3) Existindo incompatibilidade entre a directiva e as normas de transposição para direito interno, a administração dos Estados-membros pode não aplicar estas normas e não deve aplicá-las se o respectivo conteúdo e âmbito já tiver sido objecto de esclarecimento noutra decisão jurisdicional.

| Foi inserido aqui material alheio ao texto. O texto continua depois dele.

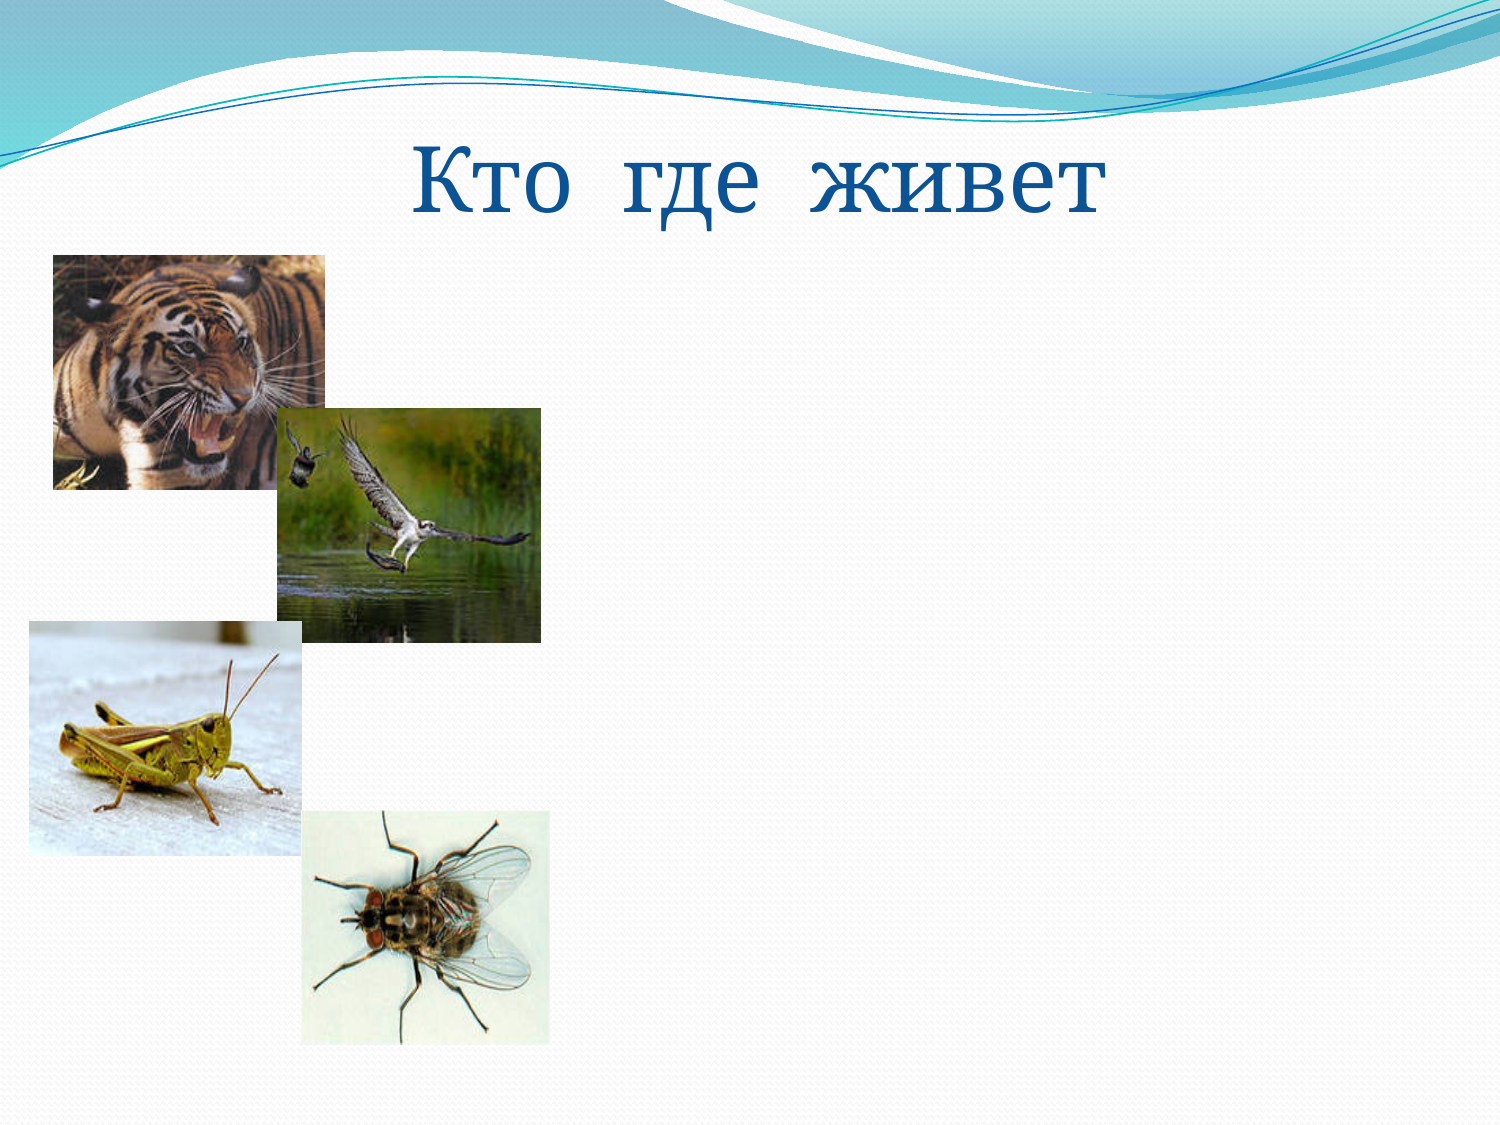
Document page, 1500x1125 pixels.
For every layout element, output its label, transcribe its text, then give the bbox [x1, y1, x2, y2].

picture [29, 255, 550, 1045]
text_box Кто где живет [395, 113, 1164, 239]
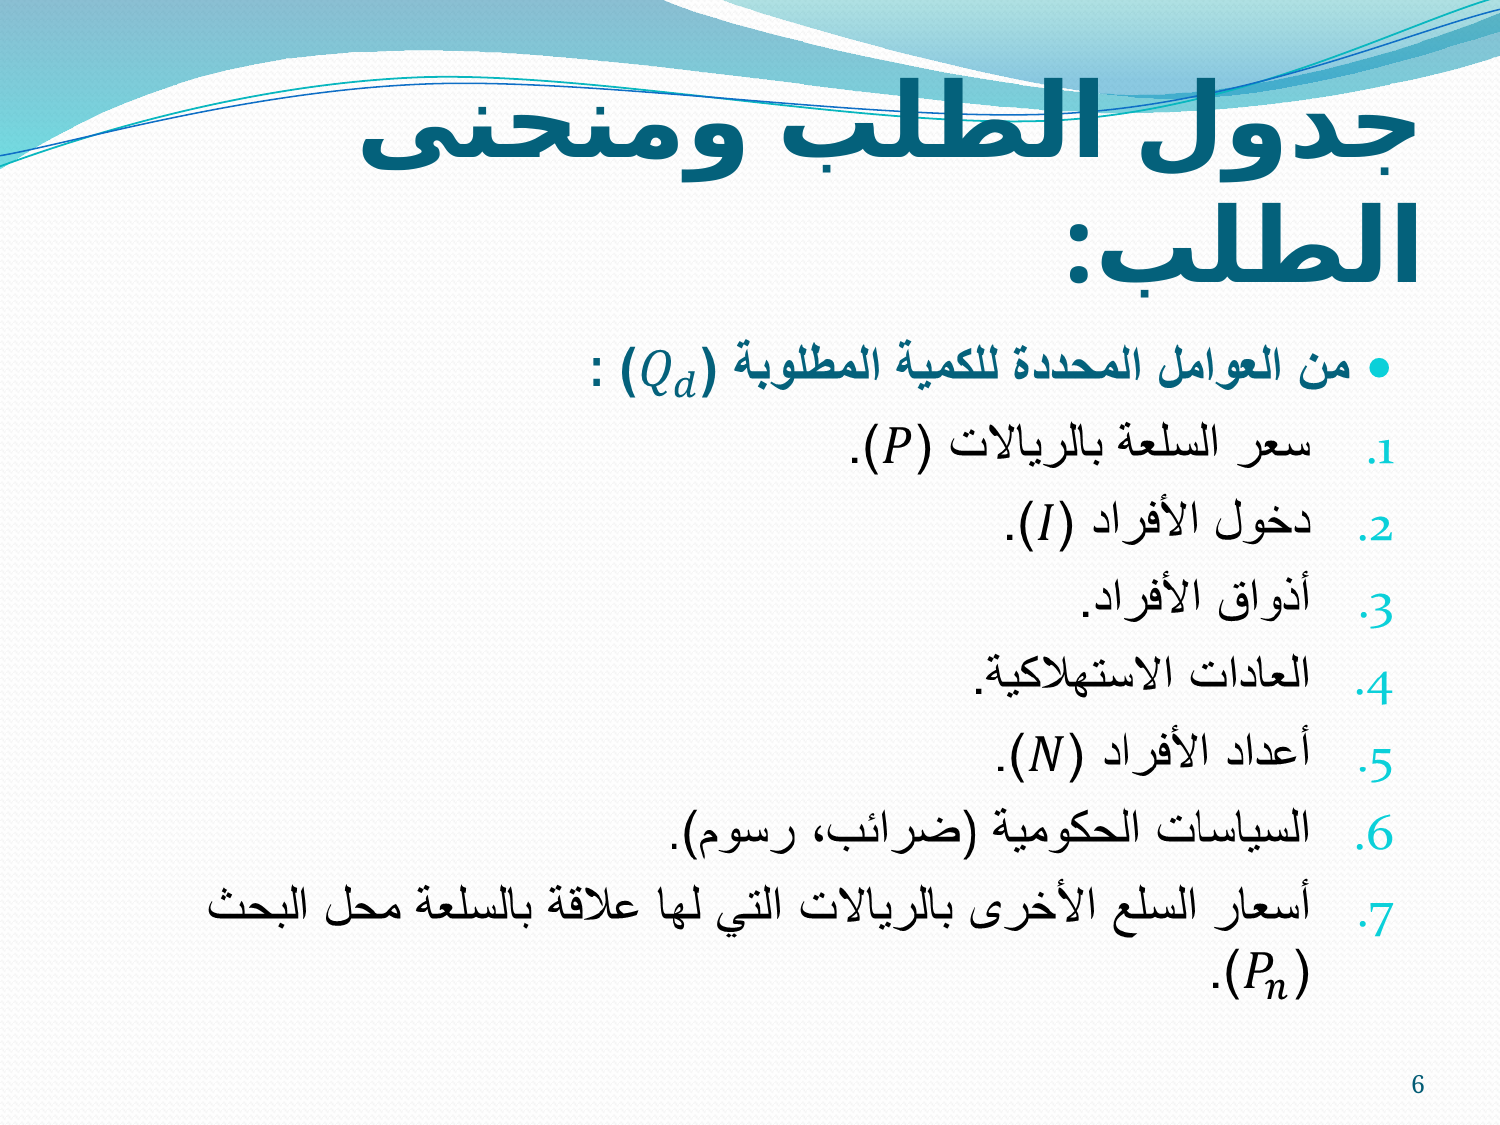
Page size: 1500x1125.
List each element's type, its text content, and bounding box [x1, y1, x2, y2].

slide_number 6 [1299, 1042, 1425, 1103]
list [75, 317, 1425, 1038]
title جدول الطلب ومنحنى الطلب: [75, 115, 1425, 303]
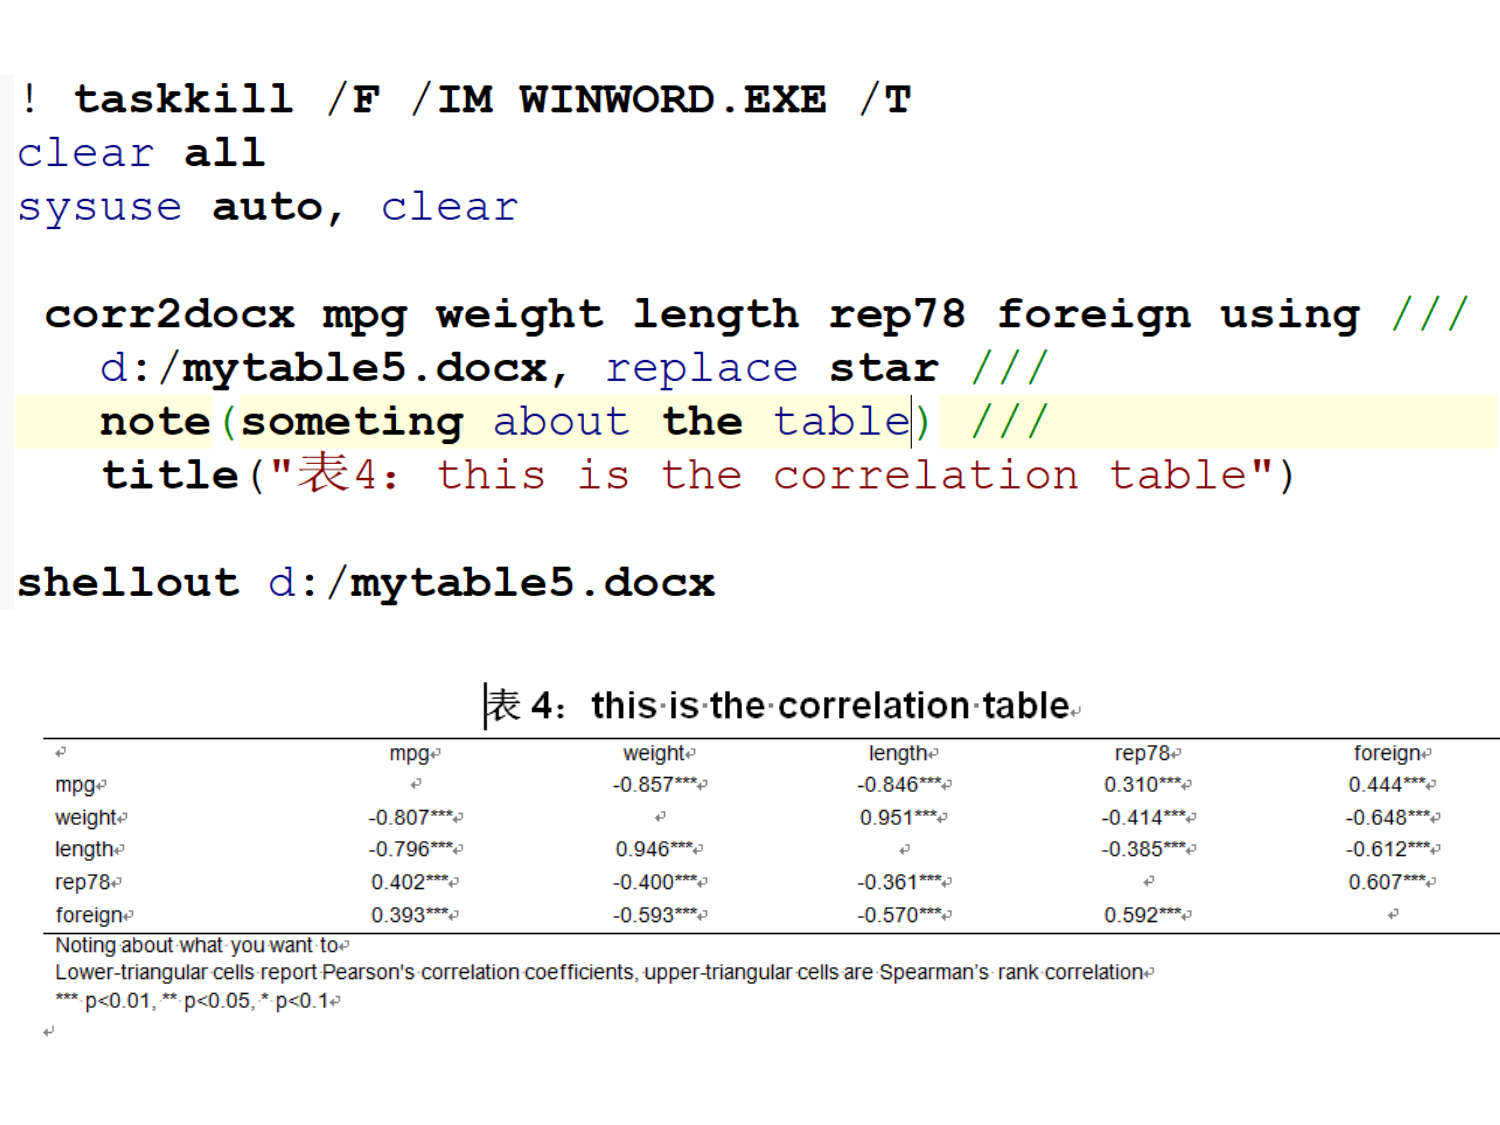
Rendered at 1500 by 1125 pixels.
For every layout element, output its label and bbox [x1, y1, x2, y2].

picture [0, 74, 1498, 610]
picture [0, 680, 1500, 1047]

É todavia permitido às autoridades nacionais, se tiverem dúvidas quanto à situação jurídica aplicável, recorrer a tribunal para o seu esclarecimento, dispondo para o efeito dos meios previstos no direito interno (questão D)

(*) Língua original: alemão.

(1) JO L 185, de 16.8.1971, p. 5; EE 17 F1 p. 9.

(2) Artigo 4.° dos decretos-leis n.os 206, de 25 de Maio de 1987, 302, de 27 de Julho de 1987, e 393, de 25 de Setembro de 1987.

(3) Ver acórdão de 10 de Fevereiro de 1982 no processo 76/81 SA Transporoute et travaux/Ministère des travaux publics, Recueil, p. 417, n.° 18.

(4) Ver por exemplo, o acórdão de 6 de Maio de 1980, processo 102/79 Comission des Communautés Européennes/Royaume de Belgique, Recueil, p. 1473, n.° 12, e o acórdão de 20 de Setembro de 1988 no processo 31/87 Beentjes BV/Reino dos Países Baixos, Colect. p. 0000, n.° 40.

(5) Ver acórdão de 19 de Janeiro de 1982 no processo 8/81, Becker/Finanzamt Muenster, Recueil, p. 53, n.° 25.

(6) Acórdão de 15 de Julho de 1982 no processo 270/81 Felicitas Rickmers-Linie KG & Co./Finanzamt fuer Verkehrssteuern de Hamburgo, Recueil, p. 2771, n.° 24, e processo 8/81, citado, n.° 19.

(7) Não é afectada a possibilidade de interpretar uma disposição por referência à directiva.

(8) Ver acórdão de 6 de Maio de 1980 no processo 102/79, citado, p. 1473, n.° 12.

(9) Ver acórdão de 13 de Fevereiro de 1985 no processo 5/84 Direct Cosmetics Ltd/Commissioners of Customs and Excise, Recueil, p. 617, n.os 37 e 38.

(10) Acórdão de 20 de Setembro de 1988, citado, Colect. p. 0000, n.° 44.

(11) Acórdão proferido no processo 76/81, citado, p. 412, n.° 17.

(12) Ibidem, n.° 42.

(13) Ver acórdão proferido no processo 8/81, ibidem, n.° 23.

(14) Ver acórdão proferido no processo 5/84, ibidem, p. 612, n.os 37 e 38.

(15) Ver por exemplo o acórdão proferido no processo 8/81, ibidem, n.° 23.

(16) Ver acórdão de 7 de Julho de 1981, processo 158/80, Rewe Handelsgesellschaft Nord und Rewe Markt Steffen/Hauptzollamt Kiel, Recueil, p. 1805, n.os 31 e seguintes.

(17) Ver acórdão proferido no processo 158/80, citado, n.° 46.

(18) Ver acórdão proferido no processo 5/84, citado, p. 612, n.os 37 e 38.

(19) Acórdão de 13 de Maio de 1981 proferido no processo 66/80 SpA; International Chemical Corporation/Amministrazione delle Finanze dello Stato, Recueil, p. 1191, n.os 12 e 13.

(20) Ver acórdão proferido no processo 31/87, citado.

(21) O acórdão proferido no processo 31/87 é de 20 de Setembro de 1988, a decisão impugnada de 24 de Julho de 1987 (decisão de reenvio de 16 de Fevereiro de 1987, matéria de facto, primeira parte).

(22) Acórdão proferido no processo 76/81, citado, p. 417.